◆ GIVEN DATA:
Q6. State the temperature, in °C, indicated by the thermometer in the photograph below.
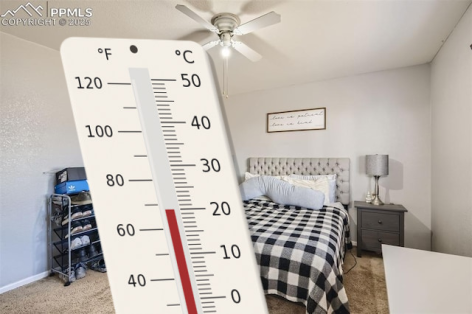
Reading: 20 °C
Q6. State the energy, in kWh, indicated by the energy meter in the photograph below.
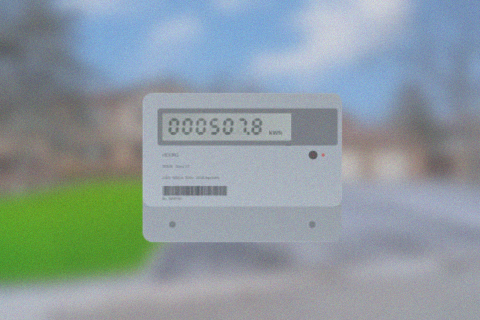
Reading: 507.8 kWh
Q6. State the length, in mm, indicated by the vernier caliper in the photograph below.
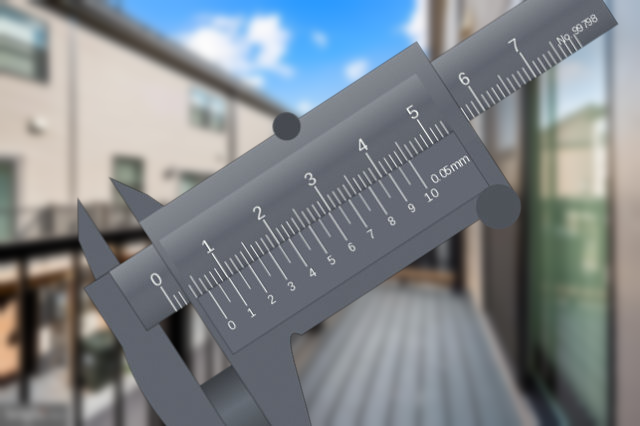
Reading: 6.2 mm
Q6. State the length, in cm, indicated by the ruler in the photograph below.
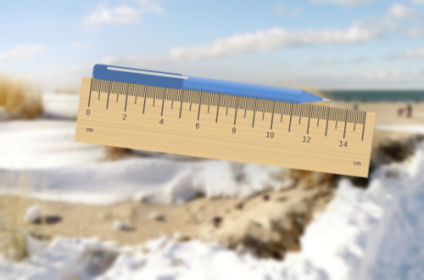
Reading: 13 cm
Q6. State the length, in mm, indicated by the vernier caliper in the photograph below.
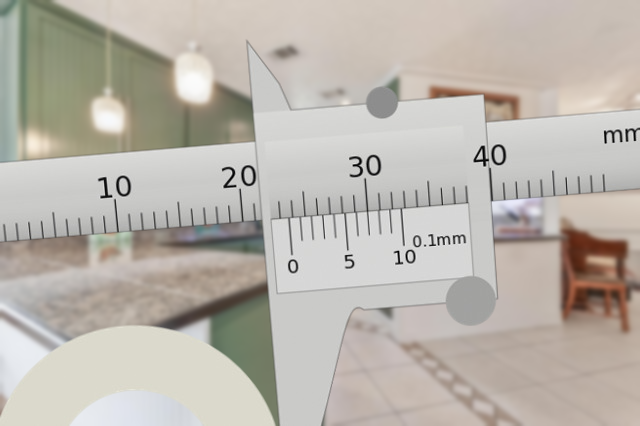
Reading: 23.7 mm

◆ WHAT IS EXPECTED: Swap "photograph" for "image" everywhere it appears in the records above, leaving all other text untouched. Leave the pictures out of your version.

◆ FINISHED TASK:
Q6. State the temperature, in °C, indicated by the thermometer in the image below.
Reading: 20 °C
Q6. State the energy, in kWh, indicated by the energy meter in the image below.
Reading: 507.8 kWh
Q6. State the length, in mm, indicated by the vernier caliper in the image below.
Reading: 6.2 mm
Q6. State the length, in cm, indicated by the ruler in the image below.
Reading: 13 cm
Q6. State the length, in mm, indicated by the vernier caliper in the image below.
Reading: 23.7 mm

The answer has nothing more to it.